BRIEF: Return verbatim the lines in the records below, beginning with the line that contains "12. วีดีโอ บมจ.มหพันธ์ไฟเบอร์ซีเมนต์" and continuing through the line that contains "วัตถุประสงค์", with both of those lines included.

(EXTRACTED MATERIAL Opens)

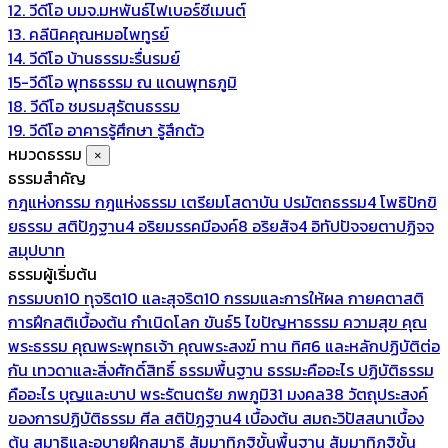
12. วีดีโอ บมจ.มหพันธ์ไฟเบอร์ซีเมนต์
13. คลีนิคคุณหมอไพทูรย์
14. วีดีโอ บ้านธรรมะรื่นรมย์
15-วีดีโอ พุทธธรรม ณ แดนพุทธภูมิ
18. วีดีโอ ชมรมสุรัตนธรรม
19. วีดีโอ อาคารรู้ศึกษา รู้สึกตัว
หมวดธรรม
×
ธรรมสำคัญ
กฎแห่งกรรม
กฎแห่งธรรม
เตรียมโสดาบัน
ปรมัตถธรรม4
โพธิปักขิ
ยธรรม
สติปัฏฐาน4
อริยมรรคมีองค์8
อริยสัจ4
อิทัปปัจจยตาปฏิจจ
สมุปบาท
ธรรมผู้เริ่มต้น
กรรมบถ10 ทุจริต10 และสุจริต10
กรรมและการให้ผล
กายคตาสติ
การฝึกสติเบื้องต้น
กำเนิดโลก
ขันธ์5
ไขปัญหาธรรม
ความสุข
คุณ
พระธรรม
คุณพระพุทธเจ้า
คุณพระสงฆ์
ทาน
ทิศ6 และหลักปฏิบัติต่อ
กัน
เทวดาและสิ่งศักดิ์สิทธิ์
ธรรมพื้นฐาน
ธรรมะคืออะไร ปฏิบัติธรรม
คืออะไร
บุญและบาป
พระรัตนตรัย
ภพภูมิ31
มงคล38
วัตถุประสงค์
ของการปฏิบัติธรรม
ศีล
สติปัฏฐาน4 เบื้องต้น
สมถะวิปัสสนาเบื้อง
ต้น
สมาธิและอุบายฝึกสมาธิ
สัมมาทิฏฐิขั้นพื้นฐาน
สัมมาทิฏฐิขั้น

(EXTRACTED MATERIAL Closes)
(EXTRACTED MATERIAL Opens)

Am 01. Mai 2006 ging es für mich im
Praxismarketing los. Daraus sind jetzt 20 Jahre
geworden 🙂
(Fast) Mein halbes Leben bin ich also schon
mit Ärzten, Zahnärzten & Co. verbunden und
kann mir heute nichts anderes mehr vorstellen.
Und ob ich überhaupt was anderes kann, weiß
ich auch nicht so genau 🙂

(EXTRACTED MATERIAL Closes)

RESPONSE AREA:
12. วีดีโอ บมจ.มหพันธ์ไฟเบอร์ซีเมนต์
13. คลีนิคคุณหมอไพทูรย์
14. วีดีโอ บ้านธรรมะรื่นรมย์
15-วีดีโอ พุทธธรรม ณ แดนพุทธภูมิ
18. วีดีโอ ชมรมสุรัตนธรรม
19. วีดีโอ อาคารรู้ศึกษา รู้สึกตัว
หมวดธรรม
×
ธรรมสำคัญ
กฎแห่งกรรม
กฎแห่งธรรม
เตรียมโสดาบัน
ปรมัตถธรรม4
โพธิปักขิ
ยธรรม
สติปัฏฐาน4
อริยมรรคมีองค์8
อริยสัจ4
อิทัปปัจจยตาปฏิจจ
สมุปบาท
ธรรมผู้เริ่มต้น
กรรมบถ10 ทุจริต10 และสุจริต10
กรรมและการให้ผล
กายคตาสติ
การฝึกสติเบื้องต้น
กำเนิดโลก
ขันธ์5
ไขปัญหาธรรม
ความสุข
คุณ
พระธรรม
คุณพระพุทธเจ้า
คุณพระสงฆ์
ทาน
ทิศ6 และหลักปฏิบัติต่อ
กัน
เทวดาและสิ่งศักดิ์สิทธิ์
ธรรมพื้นฐาน
ธรรมะคืออะไร ปฏิบัติธรรม
คืออะไร
บุญและบาป
พระรัตนตรัย
ภพภูมิ31
มงคล38
วัตถุประสงค์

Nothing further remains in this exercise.